Die Katalanen sitzen weiterhin auf einem riesigen Schuldenberg. Barca hat Verbindlichkeiten von über einer Milliarde Euro angehäuft. Da sind die 207 Millionen Euro, die die Blaugrana nun durch einen Investorendeal mit der Firma "Sixth Street" für den Verkauf von zehn Prozent ihrer TV-Rechte einnehmen, nur ein Tropfen auf dem heißen Stein.
Deshalb soll bei den Katalanen im großen Stil der Sparstift angesetzt werden. Zwölf Spieler sollen noch in diesem Sommer den Klub verlassen, um finanzielle Mittel für dringend benötigte Verstärkungen freizumachen. Allen voran für Lewandowski. Denn das dritte Barca-Angebot in der Höhe von 40 Millionen Euro plus Bonuszahlungen von fünf Millionen Euro, wurde von den Bayern ebenfalls abgelehnt.

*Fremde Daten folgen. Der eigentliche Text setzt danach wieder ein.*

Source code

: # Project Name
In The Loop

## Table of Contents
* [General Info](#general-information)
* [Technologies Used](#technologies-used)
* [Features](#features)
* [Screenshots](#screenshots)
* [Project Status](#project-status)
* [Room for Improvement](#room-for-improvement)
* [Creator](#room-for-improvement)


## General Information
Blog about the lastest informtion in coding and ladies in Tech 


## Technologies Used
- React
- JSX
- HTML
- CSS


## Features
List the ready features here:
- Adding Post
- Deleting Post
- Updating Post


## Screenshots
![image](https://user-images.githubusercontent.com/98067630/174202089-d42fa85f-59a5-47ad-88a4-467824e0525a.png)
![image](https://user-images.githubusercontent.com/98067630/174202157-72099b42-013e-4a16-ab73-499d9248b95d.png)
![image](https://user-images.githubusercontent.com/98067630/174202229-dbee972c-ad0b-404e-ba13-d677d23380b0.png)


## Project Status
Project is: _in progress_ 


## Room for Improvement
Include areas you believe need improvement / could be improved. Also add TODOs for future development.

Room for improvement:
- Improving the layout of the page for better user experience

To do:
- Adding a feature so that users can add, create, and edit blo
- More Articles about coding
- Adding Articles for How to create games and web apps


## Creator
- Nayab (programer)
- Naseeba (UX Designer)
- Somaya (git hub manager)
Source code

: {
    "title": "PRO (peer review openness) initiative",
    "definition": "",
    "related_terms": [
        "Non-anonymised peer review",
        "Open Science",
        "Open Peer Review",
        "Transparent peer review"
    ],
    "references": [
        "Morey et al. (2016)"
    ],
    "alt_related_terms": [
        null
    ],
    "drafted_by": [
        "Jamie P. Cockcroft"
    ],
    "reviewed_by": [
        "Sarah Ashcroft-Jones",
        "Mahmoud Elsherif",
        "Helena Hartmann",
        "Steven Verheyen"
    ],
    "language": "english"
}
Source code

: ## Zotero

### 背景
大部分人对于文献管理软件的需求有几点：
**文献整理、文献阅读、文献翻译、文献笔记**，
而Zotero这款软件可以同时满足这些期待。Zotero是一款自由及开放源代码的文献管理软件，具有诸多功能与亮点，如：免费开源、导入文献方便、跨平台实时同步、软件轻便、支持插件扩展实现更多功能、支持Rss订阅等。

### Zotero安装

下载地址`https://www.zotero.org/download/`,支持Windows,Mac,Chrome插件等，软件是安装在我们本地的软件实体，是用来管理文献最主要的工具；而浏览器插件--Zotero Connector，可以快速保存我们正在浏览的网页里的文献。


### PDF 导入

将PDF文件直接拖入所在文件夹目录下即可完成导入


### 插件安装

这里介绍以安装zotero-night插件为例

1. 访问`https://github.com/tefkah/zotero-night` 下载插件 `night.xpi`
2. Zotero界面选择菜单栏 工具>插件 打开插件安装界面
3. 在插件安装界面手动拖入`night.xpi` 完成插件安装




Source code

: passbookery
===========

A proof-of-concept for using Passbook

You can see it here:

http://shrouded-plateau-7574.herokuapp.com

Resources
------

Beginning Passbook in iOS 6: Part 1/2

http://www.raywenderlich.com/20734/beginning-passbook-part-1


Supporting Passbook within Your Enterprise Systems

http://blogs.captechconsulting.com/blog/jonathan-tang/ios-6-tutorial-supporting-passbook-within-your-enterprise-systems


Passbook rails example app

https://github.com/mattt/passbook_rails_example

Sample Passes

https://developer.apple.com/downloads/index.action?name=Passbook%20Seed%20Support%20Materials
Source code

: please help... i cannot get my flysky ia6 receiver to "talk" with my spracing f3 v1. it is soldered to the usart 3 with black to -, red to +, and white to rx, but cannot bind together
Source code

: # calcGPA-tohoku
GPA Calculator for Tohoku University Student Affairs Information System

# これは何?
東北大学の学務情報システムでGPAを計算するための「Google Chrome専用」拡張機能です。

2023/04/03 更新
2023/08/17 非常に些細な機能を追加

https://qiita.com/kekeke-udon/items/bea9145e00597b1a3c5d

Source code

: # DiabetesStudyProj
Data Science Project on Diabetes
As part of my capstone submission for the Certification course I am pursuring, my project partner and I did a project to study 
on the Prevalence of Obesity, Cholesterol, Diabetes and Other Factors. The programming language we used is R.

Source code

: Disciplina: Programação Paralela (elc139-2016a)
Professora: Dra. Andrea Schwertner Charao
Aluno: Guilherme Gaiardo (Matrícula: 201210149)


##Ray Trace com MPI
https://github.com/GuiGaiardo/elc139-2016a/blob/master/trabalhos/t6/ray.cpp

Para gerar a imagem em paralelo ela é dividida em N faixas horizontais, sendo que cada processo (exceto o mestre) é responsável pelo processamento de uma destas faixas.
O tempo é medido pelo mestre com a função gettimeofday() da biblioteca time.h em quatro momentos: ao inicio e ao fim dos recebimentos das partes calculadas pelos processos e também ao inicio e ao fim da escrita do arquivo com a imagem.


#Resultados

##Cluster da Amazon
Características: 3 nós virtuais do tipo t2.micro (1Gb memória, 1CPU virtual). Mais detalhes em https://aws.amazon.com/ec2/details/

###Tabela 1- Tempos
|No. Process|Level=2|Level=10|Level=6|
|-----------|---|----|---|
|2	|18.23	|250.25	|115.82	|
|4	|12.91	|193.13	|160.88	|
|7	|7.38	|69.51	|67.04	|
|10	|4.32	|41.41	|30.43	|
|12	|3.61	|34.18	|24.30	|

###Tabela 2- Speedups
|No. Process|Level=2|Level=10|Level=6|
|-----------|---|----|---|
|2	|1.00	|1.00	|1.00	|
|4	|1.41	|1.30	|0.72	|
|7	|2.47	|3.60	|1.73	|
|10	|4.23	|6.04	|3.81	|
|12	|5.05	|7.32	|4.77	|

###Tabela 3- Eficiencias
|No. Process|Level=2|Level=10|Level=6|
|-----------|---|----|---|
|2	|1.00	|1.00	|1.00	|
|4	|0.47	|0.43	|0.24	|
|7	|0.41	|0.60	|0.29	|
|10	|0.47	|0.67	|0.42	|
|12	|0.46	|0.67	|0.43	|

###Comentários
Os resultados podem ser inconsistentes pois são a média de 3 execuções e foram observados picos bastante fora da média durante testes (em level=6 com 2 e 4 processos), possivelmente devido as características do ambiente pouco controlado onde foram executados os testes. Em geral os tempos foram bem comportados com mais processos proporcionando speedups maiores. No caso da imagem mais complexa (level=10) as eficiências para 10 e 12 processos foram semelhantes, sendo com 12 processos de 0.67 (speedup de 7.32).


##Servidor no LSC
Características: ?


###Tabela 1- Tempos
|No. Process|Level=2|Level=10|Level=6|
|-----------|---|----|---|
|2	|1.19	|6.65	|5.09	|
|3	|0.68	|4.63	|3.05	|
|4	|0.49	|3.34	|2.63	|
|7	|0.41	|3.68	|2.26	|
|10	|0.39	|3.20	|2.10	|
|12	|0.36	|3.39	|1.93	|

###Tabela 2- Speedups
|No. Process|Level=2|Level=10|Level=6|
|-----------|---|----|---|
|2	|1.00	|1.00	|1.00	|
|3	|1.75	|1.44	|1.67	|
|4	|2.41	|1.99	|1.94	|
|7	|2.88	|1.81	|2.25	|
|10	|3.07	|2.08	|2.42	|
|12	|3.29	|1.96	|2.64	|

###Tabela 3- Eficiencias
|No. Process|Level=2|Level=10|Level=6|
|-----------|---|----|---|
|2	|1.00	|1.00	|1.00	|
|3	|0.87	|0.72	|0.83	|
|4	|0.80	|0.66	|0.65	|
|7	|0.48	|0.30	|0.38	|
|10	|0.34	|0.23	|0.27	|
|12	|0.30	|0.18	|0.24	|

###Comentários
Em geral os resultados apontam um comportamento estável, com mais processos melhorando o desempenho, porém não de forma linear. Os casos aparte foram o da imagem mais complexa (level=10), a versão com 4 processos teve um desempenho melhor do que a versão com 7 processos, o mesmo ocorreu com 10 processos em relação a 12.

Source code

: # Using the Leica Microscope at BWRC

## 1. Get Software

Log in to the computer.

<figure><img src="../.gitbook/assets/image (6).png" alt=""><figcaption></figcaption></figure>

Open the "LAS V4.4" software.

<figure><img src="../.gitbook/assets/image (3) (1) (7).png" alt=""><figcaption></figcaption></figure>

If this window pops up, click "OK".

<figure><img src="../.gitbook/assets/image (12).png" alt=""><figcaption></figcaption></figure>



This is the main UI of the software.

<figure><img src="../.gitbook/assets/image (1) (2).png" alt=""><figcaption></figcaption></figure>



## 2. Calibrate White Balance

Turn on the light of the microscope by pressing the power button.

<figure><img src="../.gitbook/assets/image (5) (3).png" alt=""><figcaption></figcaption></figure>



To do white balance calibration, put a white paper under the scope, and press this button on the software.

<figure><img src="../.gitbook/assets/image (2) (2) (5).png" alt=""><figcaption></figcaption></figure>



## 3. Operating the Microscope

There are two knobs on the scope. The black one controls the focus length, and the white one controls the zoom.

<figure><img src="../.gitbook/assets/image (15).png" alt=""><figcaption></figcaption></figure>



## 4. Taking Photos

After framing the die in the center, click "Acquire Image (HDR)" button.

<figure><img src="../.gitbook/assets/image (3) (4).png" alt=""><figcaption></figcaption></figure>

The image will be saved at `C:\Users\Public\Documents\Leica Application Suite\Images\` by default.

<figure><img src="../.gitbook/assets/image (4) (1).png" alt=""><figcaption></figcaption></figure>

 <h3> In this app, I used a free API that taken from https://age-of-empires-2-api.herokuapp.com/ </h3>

Barca fertigte jedenfalls laut "Goal" eine Streichliste an. Darauf finden sich zwölf, teils prominente, Namen wieder. Allen voran Frenkie de Jong. Der 25-jährige Niederländer soll an Manchester United abgegeben werden, eine Ablöse von 65 Millionen Euro steht im Raum.
Gewinnbringend verkauft werden sollen auch die drei Abwehrspieler Samuel Umtiti, Clement Lenglet und Sergino Dest, die alle noch hohe Gehälter kassieren. Oscar Mingueza und Moussa Wague können ebenfalls bei passenden Angeboten gehen.
Nicht mehr benötigt wird auch Memphis Depay, der erst vor einem Jahr zu den Katalanen gewechselt war. Martin Braithwaite, der zuletzt keine Spielpraxis erhielt, steht ebenso auf der Abschussliste wie Riqui Puig und Ersatztorwart Neto. Francisco Trincao und Miralem Pjanic, die nach Leihen zu Barcelona zurückkehren sollten, haben ebenfalls keine Zukunft.
Bereits fix ist der Abschied von Routinier Dani Alves. Außerdem ist der Vertrag von Ousmane Dembele ausgelaufen. Genauso wie die Leihverträge mit Luuk de Jong und Adama Traore, beide sollen wieder zu ihren Stammvereinen Sevilla und Wolverhampton zurückkehren.